* Work to complete
Pictures in the entries below are to be left out; otherwise, reproduce exactly the lines from the first through the line containing "In addition, it".
Segment Start: Source data
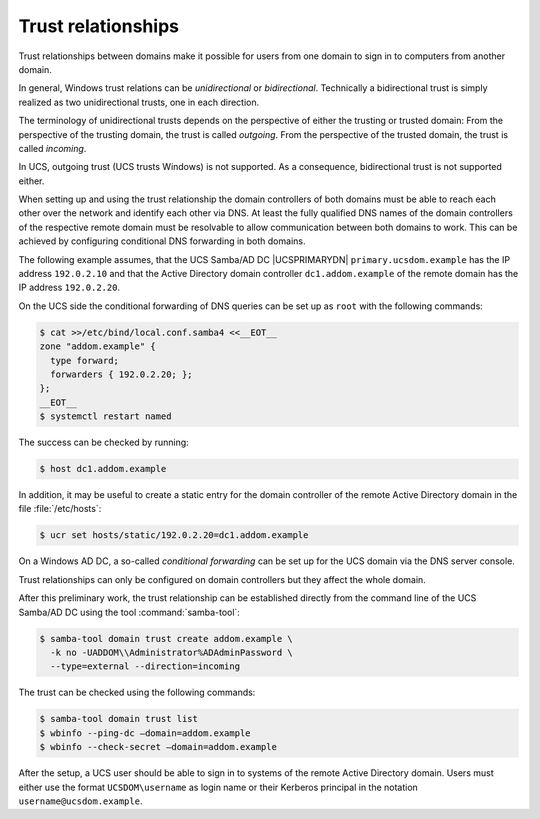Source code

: .. SPDX-FileCopyrightText: 2021-2024 Univention GmbH
..
.. SPDX-License-Identifier: AGPL-3.0-only

.. _windows-trust:

Trust relationships
===================

Trust relationships between domains make it possible for users from one domain
to sign in to computers from another domain.

In general, Windows trust relations can be *unidirectional* or *bidirectional*.
Technically a bidirectional trust is simply realized as two unidirectional
trusts, one in each direction.

The terminology of unidirectional trusts depends on the perspective of either
the trusting or trusted domain: From the perspective of the trusting domain, the
trust is called *outgoing*. From the perspective of the trusted domain, the
trust is called *incoming*.

In UCS, outgoing trust (UCS trusts Windows) is not supported. As a consequence,
bidirectional trust is not supported either.

When setting up and using the trust relationship the domain controllers of both
domains must be able to reach each other over the network and identify each
other via DNS. At least the fully qualified DNS names of the domain controllers
of the respective remote domain must be resolvable to allow communication
between both domains to work. This can be achieved by configuring conditional
DNS forwarding in both domains.

The following example assumes, that the UCS Samba/AD DC |UCSPRIMARYDN|
``primary.ucsdom.example`` has the IP address ``192.0.2.10`` and that the Active
Directory domain controller ``dc1.addom.example`` of the remote domain has the
IP address ``192.0.2.20``.

On the UCS side the conditional forwarding of DNS queries can be set up as
``root`` with the following commands:

.. code-block:: console

   $ cat >>/etc/bind/local.conf.samba4 <<__EOT__
   zone "addom.example" {
     type forward;
     forwarders { 192.0.2.20; };
   };
   __EOT__
   $ systemctl restart named

The success can be checked by running:

.. code-block:: console

   $ host dc1.addom.example

In addition, it may be useful to create a static entry for the domain controller
of the remote Active Directory domain in the file :file:`/etc/hosts`:

.. code-block:: console

   $ ucr set hosts/static/192.0.2.20=dc1.addom.example


On a Windows AD DC, a so-called *conditional forwarding* can be set up for the
UCS domain via the DNS server console.

Trust relationships can only be configured on domain controllers but
they affect the whole domain.

After this preliminary work, the trust relationship can be established directly
from the command line of the UCS Samba/AD DC using the tool
:command:`samba-tool`:

.. code-block:: console

   $ samba-tool domain trust create addom.example \
     -k no -UADDOM\\Administrator%ADAdminPassword \
     --type=external --direction=incoming

The trust can be checked using the following commands:

.. code-block:: console

   $ samba-tool domain trust list
   $ wbinfo --ping-dc –domain=addom.example
   $ wbinfo --check-secret –domain=addom.example


After the setup, a UCS user should be able to sign in to systems of the remote
Active Directory domain. Users must either use the format ``UCSDOM\username`` as
login name or their Kerberos principal in the notation
``username@ucsdom.example``.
Segment End: Source data
* Task response
Source code

: .. SPDX-FileCopyrightText: 2021-2024 Univention GmbH
..
.. SPDX-License-Identifier: AGPL-3.0-only

.. _windows-trust:

Trust relationships
===================

Trust relationships between domains make it possible for users from one domain
to sign in to computers from another domain.

In general, Windows trust relations can be *unidirectional* or *bidirectional*.
Technically a bidirectional trust is simply realized as two unidirectional
trusts, one in each direction.

The terminology of unidirectional trusts depends on the perspective of either
the trusting or trusted domain: From the perspective of the trusting domain, the
trust is called *outgoing*. From the perspective of the trusted domain, the
trust is called *incoming*.

In UCS, outgoing trust (UCS trusts Windows) is not supported. As a consequence,
bidirectional trust is not supported either.

When setting up and using the trust relationship the domain controllers of both
domains must be able to reach each other over the network and identify each
other via DNS. At least the fully qualified DNS names of the domain controllers
of the respective remote domain must be resolvable to allow communication
between both domains to work. This can be achieved by configuring conditional
DNS forwarding in both domains.

The following example assumes, that the UCS Samba/AD DC |UCSPRIMARYDN|
``primary.ucsdom.example`` has the IP address ``192.0.2.10`` and that the Active
Directory domain controller ``dc1.addom.example`` of the remote domain has the
IP address ``192.0.2.20``.

On the UCS side the conditional forwarding of DNS queries can be set up as
``root`` with the following commands:

.. code-block:: console

   $ cat >>/etc/bind/local.conf.samba4 <<__EOT__
   zone "addom.example" {
     type forward;
     forwarders { 192.0.2.20; };
   };
   __EOT__
   $ systemctl restart named

The success can be checked by running:

.. code-block:: console

   $ host dc1.addom.example

In addition, it may be useful to create a static entry for the domain controller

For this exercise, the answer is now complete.